Job >> Your reply should be the complete data, reproduced exactly.

++++ Input records

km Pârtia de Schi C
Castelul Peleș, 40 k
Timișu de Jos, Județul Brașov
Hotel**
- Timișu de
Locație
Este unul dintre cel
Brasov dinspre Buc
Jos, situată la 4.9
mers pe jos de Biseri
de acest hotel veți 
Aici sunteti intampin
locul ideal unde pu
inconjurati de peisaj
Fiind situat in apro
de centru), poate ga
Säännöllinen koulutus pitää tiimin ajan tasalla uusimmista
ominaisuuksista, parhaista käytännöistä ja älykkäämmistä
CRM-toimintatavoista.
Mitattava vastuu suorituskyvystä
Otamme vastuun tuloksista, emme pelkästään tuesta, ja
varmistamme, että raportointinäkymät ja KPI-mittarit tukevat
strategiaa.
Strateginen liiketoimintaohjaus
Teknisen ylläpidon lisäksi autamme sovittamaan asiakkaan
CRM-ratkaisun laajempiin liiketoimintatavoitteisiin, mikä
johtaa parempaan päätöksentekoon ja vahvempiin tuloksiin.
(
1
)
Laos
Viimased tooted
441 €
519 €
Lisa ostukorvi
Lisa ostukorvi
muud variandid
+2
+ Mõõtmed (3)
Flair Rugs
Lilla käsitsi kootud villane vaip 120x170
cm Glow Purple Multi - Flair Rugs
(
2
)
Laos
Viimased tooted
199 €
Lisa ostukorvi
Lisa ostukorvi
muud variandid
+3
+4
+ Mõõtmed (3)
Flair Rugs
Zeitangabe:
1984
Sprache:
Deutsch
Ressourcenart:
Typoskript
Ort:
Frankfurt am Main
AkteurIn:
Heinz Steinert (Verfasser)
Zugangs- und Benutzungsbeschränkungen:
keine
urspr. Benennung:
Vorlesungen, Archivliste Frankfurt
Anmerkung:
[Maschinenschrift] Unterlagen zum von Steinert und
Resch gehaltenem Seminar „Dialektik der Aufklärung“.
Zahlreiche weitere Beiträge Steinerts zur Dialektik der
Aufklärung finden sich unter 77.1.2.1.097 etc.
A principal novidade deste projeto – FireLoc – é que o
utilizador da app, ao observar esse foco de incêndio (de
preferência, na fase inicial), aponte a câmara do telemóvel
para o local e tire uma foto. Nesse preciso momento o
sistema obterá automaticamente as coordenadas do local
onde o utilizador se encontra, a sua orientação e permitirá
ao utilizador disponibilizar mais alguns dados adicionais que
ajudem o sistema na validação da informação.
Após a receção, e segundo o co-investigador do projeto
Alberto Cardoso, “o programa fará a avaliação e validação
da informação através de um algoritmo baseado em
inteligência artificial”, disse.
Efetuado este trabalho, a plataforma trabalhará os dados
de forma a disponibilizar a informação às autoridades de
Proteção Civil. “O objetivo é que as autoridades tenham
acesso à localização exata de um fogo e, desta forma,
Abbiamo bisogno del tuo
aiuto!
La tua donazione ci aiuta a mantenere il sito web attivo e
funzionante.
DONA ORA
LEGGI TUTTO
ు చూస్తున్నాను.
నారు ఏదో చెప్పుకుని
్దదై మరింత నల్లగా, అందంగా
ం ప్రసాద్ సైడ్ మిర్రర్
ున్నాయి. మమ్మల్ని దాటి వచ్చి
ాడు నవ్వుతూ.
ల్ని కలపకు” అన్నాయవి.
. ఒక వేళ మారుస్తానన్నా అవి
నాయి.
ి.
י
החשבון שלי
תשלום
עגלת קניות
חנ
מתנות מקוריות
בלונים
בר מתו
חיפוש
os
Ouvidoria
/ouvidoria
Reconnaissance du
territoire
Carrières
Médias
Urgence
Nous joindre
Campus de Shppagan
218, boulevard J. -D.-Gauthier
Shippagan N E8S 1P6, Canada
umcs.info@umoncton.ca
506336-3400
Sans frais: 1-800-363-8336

++++++++

Result of the task >>
km Pârtia de Schi C
Castelul Peleș, 40 k
Timișu de Jos, Județul Brașov
Hotel**
- Timișu de
Locație
Este unul dintre cel
Brasov dinspre Buc
Jos, situată la 4.9
mers pe jos de Biseri
de acest hotel veți 
Aici sunteti intampin
locul ideal unde pu
inconjurati de peisaj
Fiind situat in apro
de centru), poate ga
Säännöllinen koulutus pitää tiimin ajan tasalla uusimmista
ominaisuuksista, parhaista käytännöistä ja älykkäämmistä
CRM-toimintatavoista.
Mitattava vastuu suorituskyvystä
Otamme vastuun tuloksista, emme pelkästään tuesta, ja
varmistamme, että raportointinäkymät ja KPI-mittarit tukevat
strategiaa.
Strateginen liiketoimintaohjaus
Teknisen ylläpidon lisäksi autamme sovittamaan asiakkaan
CRM-ratkaisun laajempiin liiketoimintatavoitteisiin, mikä
johtaa parempaan päätöksentekoon ja vahvempiin tuloksiin.
(
1
)
Laos
Viimased tooted
441 €
519 €
Lisa ostukorvi
Lisa ostukorvi
muud variandid
+2
+ Mõõtmed (3)
Flair Rugs
Lilla käsitsi kootud villane vaip 120x170
cm Glow Purple Multi - Flair Rugs
(
2
)
Laos
Viimased tooted
199 €
Lisa ostukorvi
Lisa ostukorvi
muud variandid
+3
+4
+ Mõõtmed (3)
Flair Rugs
Zeitangabe:
1984
Sprache:
Deutsch
Ressourcenart:
Typoskript
Ort:
Frankfurt am Main
AkteurIn:
Heinz Steinert (Verfasser)
Zugangs- und Benutzungsbeschränkungen:
keine
urspr. Benennung:
Vorlesungen, Archivliste Frankfurt
Anmerkung:
[Maschinenschrift] Unterlagen zum von Steinert und
Resch gehaltenem Seminar „Dialektik der Aufklärung“.
Zahlreiche weitere Beiträge Steinerts zur Dialektik der
Aufklärung finden sich unter 77.1.2.1.097 etc.
A principal novidade deste projeto – FireLoc – é que o
utilizador da app, ao observar esse foco de incêndio (de
preferência, na fase inicial), aponte a câmara do telemóvel
para o local e tire uma foto. Nesse preciso momento o
sistema obterá automaticamente as coordenadas do local
onde o utilizador se encontra, a sua orientação e permitirá
ao utilizador disponibilizar mais alguns dados adicionais que
ajudem o sistema na validação da informação.
Após a receção, e segundo o co-investigador do projeto
Alberto Cardoso, “o programa fará a avaliação e validação
da informação através de um algoritmo baseado em
inteligência artificial”, disse.
Efetuado este trabalho, a plataforma trabalhará os dados
de forma a disponibilizar a informação às autoridades de
Proteção Civil. “O objetivo é que as autoridades tenham
acesso à localização exata de um fogo e, desta forma,
Abbiamo bisogno del tuo
aiuto!
La tua donazione ci aiuta a mantenere il sito web attivo e
funzionante.
DONA ORA
LEGGI TUTTO
ు చూస్తున్నాను.
నారు ఏదో చెప్పుకుని
్దదై మరింత నల్లగా, అందంగా
ం ప్రసాద్ సైడ్ మిర్రర్
ున్నాయి. మమ్మల్ని దాటి వచ్చి
ాడు నవ్వుతూ.
ల్ని కలపకు” అన్నాయవి.
. ఒక వేళ మారుస్తానన్నా అవి
నాయి.
ి.
י
החשבון שלי
תשלום
עגלת קניות
חנ
מתנות מקוריות
בלונים
בר מתו
חיפוש
os
Ouvidoria
/ouvidoria
Reconnaissance du
territoire
Carrières
Médias
Urgence
Nous joindre
Campus de Shppagan
218, boulevard J. -D.-Gauthier
Shippagan N E8S 1P6, Canada
umcs.info@umoncton.ca
506336-3400
Sans frais: 1-800-363-8336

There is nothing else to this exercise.